YOUR OBJECTIVE:
When a line of the entries contains the word "pixels", report that line.

(Stored items)
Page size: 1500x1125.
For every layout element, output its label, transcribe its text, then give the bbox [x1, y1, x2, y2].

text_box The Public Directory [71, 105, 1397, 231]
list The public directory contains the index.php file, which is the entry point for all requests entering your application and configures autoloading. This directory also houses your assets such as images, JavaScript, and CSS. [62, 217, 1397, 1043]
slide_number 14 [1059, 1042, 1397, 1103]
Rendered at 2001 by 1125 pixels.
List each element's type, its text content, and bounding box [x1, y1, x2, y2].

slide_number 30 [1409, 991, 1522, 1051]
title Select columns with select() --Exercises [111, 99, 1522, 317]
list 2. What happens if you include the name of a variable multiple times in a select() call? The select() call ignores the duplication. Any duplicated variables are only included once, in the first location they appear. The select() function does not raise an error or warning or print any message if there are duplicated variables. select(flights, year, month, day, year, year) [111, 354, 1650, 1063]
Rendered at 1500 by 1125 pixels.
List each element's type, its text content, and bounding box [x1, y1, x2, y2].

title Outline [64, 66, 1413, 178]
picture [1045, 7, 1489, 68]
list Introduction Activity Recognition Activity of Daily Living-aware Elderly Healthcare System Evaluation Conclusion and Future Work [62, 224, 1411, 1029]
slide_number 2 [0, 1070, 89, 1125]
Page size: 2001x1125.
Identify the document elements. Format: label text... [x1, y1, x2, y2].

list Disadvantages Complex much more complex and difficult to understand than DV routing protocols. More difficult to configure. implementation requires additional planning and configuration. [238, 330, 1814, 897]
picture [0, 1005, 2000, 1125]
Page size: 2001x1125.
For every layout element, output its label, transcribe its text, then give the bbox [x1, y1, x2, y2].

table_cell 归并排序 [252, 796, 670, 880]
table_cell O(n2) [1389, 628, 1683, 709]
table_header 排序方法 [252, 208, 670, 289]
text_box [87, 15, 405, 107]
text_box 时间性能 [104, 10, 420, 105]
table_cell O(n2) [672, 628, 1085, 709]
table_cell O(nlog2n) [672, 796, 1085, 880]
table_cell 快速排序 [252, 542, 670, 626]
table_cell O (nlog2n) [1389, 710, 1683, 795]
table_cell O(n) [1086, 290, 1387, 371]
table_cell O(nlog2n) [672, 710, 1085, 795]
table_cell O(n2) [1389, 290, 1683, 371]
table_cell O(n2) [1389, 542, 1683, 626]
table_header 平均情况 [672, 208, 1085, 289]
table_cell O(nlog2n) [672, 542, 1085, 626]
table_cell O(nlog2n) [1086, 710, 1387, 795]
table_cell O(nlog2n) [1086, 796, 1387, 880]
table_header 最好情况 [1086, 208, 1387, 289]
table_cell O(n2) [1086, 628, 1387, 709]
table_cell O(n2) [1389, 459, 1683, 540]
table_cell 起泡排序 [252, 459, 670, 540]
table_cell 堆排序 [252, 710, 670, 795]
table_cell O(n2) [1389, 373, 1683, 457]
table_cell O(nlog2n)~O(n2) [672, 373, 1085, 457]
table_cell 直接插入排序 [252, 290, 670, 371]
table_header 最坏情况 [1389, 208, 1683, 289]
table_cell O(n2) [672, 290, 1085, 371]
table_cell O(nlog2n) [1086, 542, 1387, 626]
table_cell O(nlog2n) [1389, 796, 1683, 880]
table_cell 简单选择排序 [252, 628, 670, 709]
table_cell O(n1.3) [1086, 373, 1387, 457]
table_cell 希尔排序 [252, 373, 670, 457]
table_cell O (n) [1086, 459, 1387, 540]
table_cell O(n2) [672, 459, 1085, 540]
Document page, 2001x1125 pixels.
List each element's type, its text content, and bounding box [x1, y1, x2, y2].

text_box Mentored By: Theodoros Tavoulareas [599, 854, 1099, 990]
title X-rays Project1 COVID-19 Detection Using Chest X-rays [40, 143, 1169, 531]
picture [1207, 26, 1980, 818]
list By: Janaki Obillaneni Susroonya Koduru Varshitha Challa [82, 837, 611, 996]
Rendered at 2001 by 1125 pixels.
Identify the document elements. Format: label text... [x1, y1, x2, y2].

RESPONSE AREA:
Rendered at 2001 by 1125 pixels.
Rendered at 1500 by 1125 pixels.
Document page, 2001x1125 pixels.
Rendered at 2001 by 1125 pixels.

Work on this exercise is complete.